National Oceanic and
Atmospheric Administration
United States Department of Commerce


FY 1985

Hydrothermal vents on an axis seamount of the Juan de Fuca Ridge, Canadian American Seamount Expedition

Chase, R.L., J.R. Delaney, J.L. Karsten, H.P. Johnson, S.K. Juniper, J.E. Lupton, S.D. Scott, V. Tunnicliffe, S.R. Hammond, and R.E. McDuff

Nature, 313(5999), 212–214, doi: 10.1038/313212a0 (1985)

The Juan de Fuca Ridge, a 500-km section of the mid-ocean ridge system, is bounded by the Sovanco and Blanco fracture zones. Although the ridge spreads at a medium rate (29 mm half-rate), a significant portion of its crest has a morphology typical of faster spreading ridges; the axial valley is 1-2 km wide within a central horst structure.
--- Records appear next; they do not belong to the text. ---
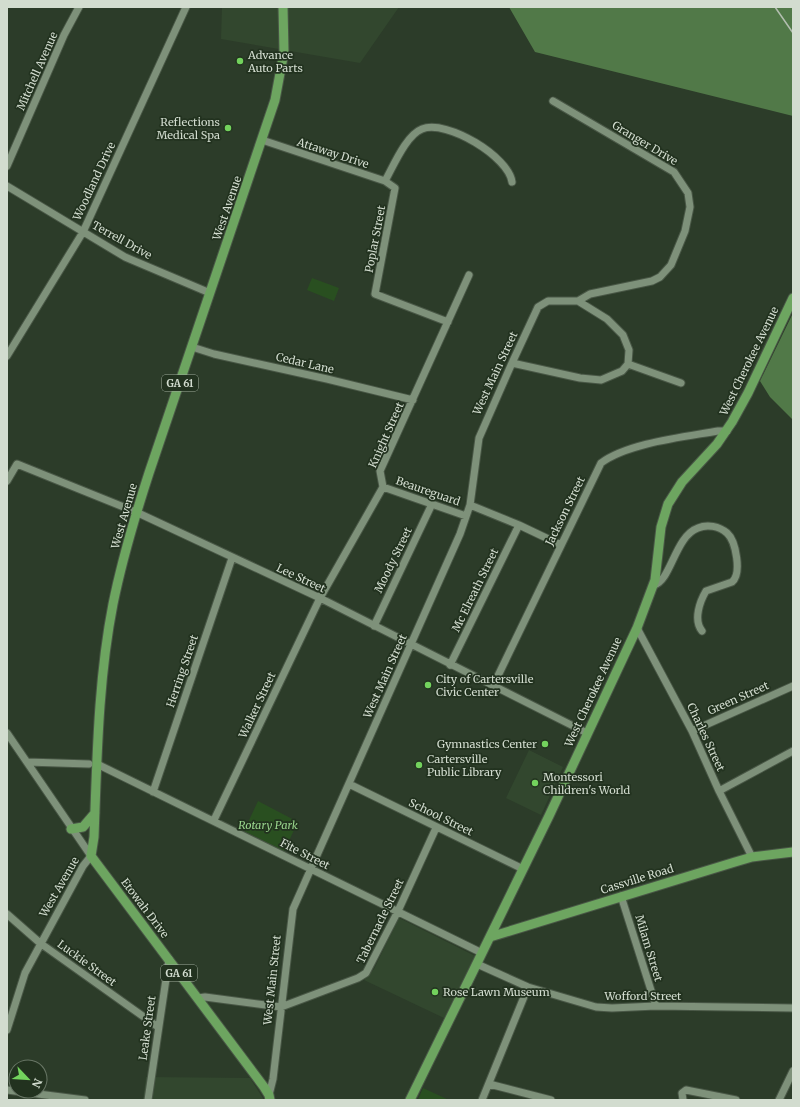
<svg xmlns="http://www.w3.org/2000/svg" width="800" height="1107" viewBox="0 0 800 1107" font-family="Merriweather,serif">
<rect width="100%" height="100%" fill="#2c3c29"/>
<path fill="#32472e" d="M222 7H399L360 63 221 39Z
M529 750 563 767 541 815 506 798Z
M399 918 475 956 444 1018 364 980 374 969Z
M146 1077 250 1078 264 1100H143Z"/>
<path fill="#294f20" d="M312 278 339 288 334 301 307 290Z
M258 801 298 822 284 851 244 831Z
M423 1088 449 1100H418Z"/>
<path fill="#517948" d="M509 7H793V116L535 52Z
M793 313V420L770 397 760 381Z"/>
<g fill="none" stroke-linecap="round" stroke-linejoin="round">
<g stroke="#495746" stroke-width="9">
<path id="minor" d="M553 101 674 172 688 193 690 207 685 231 671 265 660 277 652 281 590 294 578 301
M262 140 385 181 395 188 375 294 448 322
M7 166 64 35 79 7
M385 181C393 167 406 135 422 129 447 119 509 157 512 182
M7 186 125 257 210 293
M192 347 214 354 327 379 413 400
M7 356 83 232 186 7
M628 364 681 383
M7 481 17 464 136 512 320 598 587 733
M383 487 466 516
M470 505 519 525 561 545
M654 585C671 581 675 536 698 528 707 524 719 526 727 533 736 541 742 574 732 582L706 591C700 601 693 620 702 631
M374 626 432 504
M637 628 692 731 719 791 752 857
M450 665 519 525
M493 686 601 463C628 443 684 437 718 431H727
M692 731 793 686
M7 733 91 856 83 866 25 973 7 1030
M27 762 89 764
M97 764 482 953
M349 784 523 869
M719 791 793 751
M153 792 232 558
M214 820 320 598 383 487 380 471 469 275
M621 896 656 1006
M7 914 40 943 158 1027
M477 964 528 987 596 1007 612 1008 656 1006 793 1008
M198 998 205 997 281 1007 358 978 366 973 398 911 436 828
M489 1084 551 1100
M7 1090 85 1100
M269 1095 273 1079 293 909 460 534 470 505 479 438 512 363 538 307 548 301H578L607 319 623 335 629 350 628 364 622 371 601 380 580 378 512 363
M148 1100 169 959
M482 1100 528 987
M683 1100 682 1093 686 1090 736 1100
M779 1100 793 1071"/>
</g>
<g stroke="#495746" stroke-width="11">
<path id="major" d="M71 829 83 827 95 813
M490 937 735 862 752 857 793 852
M270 1100 269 1095 264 1087 91 856 94 837C97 760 98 680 113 604 122 560 135 516 149 473L275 100 284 52 283 7
M410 1100 549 816 637 628 655 580 661 527 668 504 682 482 717 444 732 422 748 393 793 298"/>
</g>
<use href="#minor" stroke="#7e917a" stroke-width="7"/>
<use href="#major" stroke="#6da560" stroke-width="9"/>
<path stroke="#b3beb0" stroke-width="1.5" d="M775 7 793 33"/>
</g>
<g fill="#73d25d" stroke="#22321f" stroke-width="1.5">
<circle cx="240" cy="61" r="4"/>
<circle cx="228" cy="128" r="4"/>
<circle cx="428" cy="685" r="4"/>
<circle cx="545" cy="744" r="4"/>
<circle cx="419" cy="765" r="4"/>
<circle cx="535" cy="783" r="4"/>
<circle cx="435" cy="992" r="4"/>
</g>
<g text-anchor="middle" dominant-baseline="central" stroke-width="3.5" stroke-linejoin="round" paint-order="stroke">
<g fill="#22321f" stroke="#9da99a" stroke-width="1">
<rect x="162" y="375" width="36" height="16" rx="3"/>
<rect x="161" y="965" width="36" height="16" rx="3"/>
</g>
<g font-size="10" font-weight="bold" fill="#d2dccf">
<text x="180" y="383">GA 61</text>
<text x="179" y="973">GA 61</text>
</g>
<g font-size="11" fill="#d2dccf" stroke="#22321f" text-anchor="start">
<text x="248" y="55">Advance<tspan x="248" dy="13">Auto Parts</tspan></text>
<text x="220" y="122" text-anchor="end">Reflections<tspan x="220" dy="13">Medical Spa</tspan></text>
<text x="436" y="679">City of Cartersville<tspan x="436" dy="13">Civic Center</tspan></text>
<text x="537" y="744" text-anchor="end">Gymnastics Center</text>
<text x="427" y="759">Cartersville<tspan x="427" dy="13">Public Library</tspan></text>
<text x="543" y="777">Montessori<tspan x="543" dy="13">Children's World</tspan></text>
<text x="443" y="992">Rose Lawn Museum</text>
</g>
<g font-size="11" fill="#d2dccf" stroke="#22321f">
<text transform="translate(37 71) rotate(-66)">Mitchell Avenue</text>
<text transform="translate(645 143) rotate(31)">Granger Drive</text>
<text transform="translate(333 153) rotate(18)">Attaway Drive</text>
<text transform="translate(94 181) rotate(-65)">Woodland Drive</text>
<text transform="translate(227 208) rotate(-71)">West Avenue</text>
<text transform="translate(375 239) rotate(-79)">Poplar Street</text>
<text transform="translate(122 240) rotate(29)">Terrell Drive</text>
<text transform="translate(749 361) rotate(-64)">West Cherokee Avenue</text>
<text transform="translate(305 363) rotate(13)">Cedar Lane</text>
<text transform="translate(495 373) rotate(-65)">West Main Street</text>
<text transform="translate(386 435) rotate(-66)">Knight Street</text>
<text transform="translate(428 491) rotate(19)">Beaureguard</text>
<text transform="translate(565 511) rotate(-64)">Jackson Street</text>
<text transform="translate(124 516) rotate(-74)">West Avenue</text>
<text transform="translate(393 560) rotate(-64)">Moody Street</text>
<text transform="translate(301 578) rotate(25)">Lee Street</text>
<text transform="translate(475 590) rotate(-64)">Mc Elreath Street</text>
<text transform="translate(182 671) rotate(-71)">Herring Street</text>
<text transform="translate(385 676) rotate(-66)">West Main Street</text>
<text transform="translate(593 692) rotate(-65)">West Cherokee Avenue</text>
<text transform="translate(738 698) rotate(-24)">Green Street</text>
<text transform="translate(257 705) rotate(-65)">Walker Street</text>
<text transform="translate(706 737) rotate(65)">Charles Street</text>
<text transform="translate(441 817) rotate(26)">School Street</text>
<text transform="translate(305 854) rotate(27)">Fite Street</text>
<text transform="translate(637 879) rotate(-17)">Cassville Road</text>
<text transform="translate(59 887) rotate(-60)">West Avenue</text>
<text transform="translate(145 908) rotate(53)">Etowah Drive</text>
<text transform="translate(380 921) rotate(-64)">Tabernacle Street</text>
<text transform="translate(649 948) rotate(73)">Milam Street</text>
<text transform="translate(87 963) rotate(36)">Luckie Street</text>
<text transform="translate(272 980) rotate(-84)">West Main Street</text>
<text x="643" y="996">Wofford Street</text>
<text transform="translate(147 1028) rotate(-82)">Leake Street</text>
</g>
<g font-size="11" font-style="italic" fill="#9ad68d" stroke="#22321f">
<text x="268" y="825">Rotary Park</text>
</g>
</g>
<rect width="800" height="1107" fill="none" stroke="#d2dccf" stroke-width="16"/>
<g transform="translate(28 1079) rotate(115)"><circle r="19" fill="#22321f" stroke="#687665"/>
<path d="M0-3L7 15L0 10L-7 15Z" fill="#73d25d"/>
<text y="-6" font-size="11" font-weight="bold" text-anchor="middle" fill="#d2dccf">N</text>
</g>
</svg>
The ridge crest shoals to 1,500 m at the intersection with the Cobb-Eickelberg Seamount chain forming a broad edifice called "Axial Seamount" (Fig. 1). Previous studies both north and south of Axial Seamount demonstrated hydrothermal activity associated with the shallowest portions of each of the ridge segments along the Juan de Fuca, a similar coincidence to that noted for the East Pacific Rise. We report here the results of the first manned submersible expedition to the Juan de Fuca Ridge, which found hydrothermal activity and at least 14 new vent animals in the caldera of Axial Seamount.